In all cases studied, it did appear obviously that innovating firms could reasonably anticipate higher profits than non-innovating firms. The reasons for such differences varied from industry to industry. Interesting hints of general underlying principles did emerge, however, and sometimes these were related to the functional relationship between innovator and innovation. For instance, users often had an advantage over other types of potential innovator with respect to protecting process equipment innovations from imitators (Von Hippel, E, 1988).

Moreover, in some investigational studies of user involvement in new business-to-business (B2B) service area, especially in the financial service industry, Alam (2002) reveals that the investigated companies deemed user involvement at the idea generation stage to be one of the most important factors of improving items. The framework introduced by Alam (2002) is a good start, although it will likely have to be redefined as the research frontier progress. Based on Alam’s framework, the user involvement studied in the article can be characterized as having the object of generating some ideas for new end user internet service. Alam describes this as a continuum right from passive listening to extremely intense when the user is included in the part of the development team.

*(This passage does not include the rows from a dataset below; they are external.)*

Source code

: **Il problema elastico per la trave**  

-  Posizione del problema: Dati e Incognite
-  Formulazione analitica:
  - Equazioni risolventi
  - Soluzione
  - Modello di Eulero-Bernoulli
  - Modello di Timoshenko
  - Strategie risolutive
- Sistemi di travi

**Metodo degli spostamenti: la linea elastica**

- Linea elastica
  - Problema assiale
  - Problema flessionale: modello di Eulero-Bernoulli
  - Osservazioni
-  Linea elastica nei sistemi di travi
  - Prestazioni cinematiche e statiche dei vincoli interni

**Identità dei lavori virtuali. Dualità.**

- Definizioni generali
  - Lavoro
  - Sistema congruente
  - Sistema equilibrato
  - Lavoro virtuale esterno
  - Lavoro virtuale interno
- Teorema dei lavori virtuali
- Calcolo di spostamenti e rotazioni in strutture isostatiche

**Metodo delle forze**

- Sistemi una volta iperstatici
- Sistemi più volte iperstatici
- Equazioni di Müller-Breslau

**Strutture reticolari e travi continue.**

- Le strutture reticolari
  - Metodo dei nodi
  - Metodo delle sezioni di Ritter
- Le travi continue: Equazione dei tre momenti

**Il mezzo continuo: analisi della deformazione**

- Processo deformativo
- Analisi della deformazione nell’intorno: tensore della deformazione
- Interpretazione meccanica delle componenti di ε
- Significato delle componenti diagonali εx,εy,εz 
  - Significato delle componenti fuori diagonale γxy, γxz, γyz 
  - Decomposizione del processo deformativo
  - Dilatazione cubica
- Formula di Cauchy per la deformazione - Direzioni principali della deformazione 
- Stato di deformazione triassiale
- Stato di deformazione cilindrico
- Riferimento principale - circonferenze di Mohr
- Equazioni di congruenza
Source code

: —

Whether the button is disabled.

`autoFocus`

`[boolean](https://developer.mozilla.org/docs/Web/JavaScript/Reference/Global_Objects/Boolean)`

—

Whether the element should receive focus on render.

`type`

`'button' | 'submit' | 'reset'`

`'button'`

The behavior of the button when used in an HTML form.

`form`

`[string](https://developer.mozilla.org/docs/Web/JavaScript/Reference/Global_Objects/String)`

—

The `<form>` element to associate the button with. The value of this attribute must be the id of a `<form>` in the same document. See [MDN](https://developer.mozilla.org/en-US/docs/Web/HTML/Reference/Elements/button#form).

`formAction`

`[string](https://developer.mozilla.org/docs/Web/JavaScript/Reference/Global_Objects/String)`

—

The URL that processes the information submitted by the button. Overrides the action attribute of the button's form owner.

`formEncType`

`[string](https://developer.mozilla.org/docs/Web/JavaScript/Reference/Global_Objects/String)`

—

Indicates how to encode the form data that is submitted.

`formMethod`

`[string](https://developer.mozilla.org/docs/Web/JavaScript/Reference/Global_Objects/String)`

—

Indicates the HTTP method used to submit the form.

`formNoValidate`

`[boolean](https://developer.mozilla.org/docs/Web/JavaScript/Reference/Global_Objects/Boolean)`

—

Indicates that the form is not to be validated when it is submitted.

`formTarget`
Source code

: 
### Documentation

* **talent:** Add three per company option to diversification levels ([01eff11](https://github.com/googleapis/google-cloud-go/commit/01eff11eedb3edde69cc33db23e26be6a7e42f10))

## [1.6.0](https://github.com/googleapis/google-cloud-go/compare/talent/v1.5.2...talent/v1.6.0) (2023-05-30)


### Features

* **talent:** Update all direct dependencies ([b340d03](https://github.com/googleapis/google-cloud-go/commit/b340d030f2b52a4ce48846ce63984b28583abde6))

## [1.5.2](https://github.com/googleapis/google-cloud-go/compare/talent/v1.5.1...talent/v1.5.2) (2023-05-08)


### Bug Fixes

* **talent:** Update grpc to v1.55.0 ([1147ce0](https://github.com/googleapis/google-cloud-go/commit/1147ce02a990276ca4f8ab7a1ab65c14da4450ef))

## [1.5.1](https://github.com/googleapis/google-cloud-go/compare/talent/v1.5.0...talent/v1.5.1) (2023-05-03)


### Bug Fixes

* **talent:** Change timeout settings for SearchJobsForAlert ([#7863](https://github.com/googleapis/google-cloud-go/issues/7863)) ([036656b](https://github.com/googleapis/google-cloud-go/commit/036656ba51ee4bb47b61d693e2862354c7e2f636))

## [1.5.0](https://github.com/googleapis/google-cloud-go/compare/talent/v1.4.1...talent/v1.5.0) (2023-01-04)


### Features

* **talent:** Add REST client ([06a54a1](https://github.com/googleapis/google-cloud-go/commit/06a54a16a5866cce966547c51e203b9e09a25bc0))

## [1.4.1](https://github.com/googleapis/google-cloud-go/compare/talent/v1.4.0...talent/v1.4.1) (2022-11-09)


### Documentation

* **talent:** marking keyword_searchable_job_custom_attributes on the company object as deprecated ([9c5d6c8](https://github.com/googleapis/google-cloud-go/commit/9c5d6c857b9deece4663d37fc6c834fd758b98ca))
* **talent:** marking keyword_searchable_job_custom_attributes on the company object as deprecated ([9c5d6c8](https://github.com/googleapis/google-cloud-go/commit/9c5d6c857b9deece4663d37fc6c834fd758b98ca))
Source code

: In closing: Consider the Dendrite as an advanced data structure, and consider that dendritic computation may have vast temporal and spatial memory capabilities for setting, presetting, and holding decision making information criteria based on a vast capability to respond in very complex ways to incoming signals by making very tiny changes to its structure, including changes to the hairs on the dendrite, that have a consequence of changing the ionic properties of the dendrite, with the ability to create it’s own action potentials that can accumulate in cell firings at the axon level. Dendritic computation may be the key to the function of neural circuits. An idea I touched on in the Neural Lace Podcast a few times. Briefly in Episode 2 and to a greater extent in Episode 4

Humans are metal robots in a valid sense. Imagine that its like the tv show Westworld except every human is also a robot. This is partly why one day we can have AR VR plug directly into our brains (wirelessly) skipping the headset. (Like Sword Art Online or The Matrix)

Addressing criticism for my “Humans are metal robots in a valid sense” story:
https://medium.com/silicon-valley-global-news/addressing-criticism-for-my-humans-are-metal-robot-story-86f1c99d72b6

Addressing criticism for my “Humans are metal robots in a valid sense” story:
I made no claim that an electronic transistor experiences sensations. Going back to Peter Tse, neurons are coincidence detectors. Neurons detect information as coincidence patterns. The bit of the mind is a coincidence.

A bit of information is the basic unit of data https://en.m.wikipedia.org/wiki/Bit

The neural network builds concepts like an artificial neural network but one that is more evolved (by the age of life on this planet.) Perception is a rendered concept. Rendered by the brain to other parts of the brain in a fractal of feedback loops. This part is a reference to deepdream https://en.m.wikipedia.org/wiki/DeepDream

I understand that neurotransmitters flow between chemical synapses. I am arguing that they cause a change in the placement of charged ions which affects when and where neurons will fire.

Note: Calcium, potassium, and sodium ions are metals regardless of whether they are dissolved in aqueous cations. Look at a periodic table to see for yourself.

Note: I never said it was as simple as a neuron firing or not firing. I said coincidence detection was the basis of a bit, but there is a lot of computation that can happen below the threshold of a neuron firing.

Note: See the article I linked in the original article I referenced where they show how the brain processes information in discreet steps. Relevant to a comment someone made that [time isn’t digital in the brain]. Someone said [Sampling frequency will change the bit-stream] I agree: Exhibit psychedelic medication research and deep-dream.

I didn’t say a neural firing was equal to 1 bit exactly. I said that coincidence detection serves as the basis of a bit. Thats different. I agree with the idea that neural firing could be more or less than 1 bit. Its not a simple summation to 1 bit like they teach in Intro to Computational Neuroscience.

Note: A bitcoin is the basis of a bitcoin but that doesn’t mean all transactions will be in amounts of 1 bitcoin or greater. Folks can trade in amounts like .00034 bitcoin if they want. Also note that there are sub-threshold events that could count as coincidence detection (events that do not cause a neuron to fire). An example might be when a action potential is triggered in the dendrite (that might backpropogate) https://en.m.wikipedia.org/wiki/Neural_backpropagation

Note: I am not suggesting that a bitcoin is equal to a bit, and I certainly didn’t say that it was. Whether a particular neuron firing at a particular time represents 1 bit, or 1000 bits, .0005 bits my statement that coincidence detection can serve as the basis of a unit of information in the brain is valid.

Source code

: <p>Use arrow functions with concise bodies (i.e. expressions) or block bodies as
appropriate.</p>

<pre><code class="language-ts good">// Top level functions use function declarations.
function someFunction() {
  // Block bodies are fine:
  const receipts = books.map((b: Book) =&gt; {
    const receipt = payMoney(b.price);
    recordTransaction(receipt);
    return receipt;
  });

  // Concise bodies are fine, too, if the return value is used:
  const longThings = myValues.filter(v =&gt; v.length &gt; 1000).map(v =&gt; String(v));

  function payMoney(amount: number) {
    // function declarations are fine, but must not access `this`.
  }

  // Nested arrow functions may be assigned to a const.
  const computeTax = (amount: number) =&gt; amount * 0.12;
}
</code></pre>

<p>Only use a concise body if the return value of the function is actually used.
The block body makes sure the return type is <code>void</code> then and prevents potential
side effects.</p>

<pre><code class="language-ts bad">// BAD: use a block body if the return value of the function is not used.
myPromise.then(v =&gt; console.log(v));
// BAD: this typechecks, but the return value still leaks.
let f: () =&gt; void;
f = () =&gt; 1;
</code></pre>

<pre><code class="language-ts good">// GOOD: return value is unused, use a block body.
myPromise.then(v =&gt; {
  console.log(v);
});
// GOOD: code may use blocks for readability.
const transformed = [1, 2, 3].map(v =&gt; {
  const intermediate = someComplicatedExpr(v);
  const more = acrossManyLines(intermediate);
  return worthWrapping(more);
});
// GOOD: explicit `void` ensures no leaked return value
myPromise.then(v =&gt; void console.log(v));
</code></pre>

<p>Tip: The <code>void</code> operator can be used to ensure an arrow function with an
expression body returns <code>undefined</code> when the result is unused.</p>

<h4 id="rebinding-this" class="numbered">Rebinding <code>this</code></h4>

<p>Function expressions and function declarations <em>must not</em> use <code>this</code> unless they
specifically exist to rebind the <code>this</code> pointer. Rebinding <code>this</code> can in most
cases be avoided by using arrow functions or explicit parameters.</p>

It is also noticeable that while some people may be a little doubt that user-producer interactions are an important factor in determining innovatory success, not all users have the similar value in this respect. There are absolutely advantages to select as partners users who are technically competent and innovative in their own right. Furthermore, people who has a proven track record in the successful adoption as well as the use of innovative new devices are sometimes amateur users (Rothwell, R, 1994). All of the above, it can be said that user input is a strong support to the industry, and user experience can be a good resource and help developer to improve and sort problems.

 

Conclusion:

To sum up, it is no doubt to say that user input has a great impact on the innovation procedure and active user engagements has been contributing not only to the improvements and specifications of products but also the market, make the marketing widen than before and more specialized. However, in the meantime, the effect of use engagement can be a weakness to the product innovation by many other elements such as restriction from government policy (patent) and different controversy (internet and user privacy), different user groups and so forth.

In practical terms, I would like to say that there are so many prerequisites may restrict innovation progress, but user engagement is and will be the most practical way to improve the product as well as customer experience. Furthermore, there will be more and more customers join the innovation when the products can be freely updating and improving. Therefore, in the innovation progress, user engagement is indeed universally helpful to it.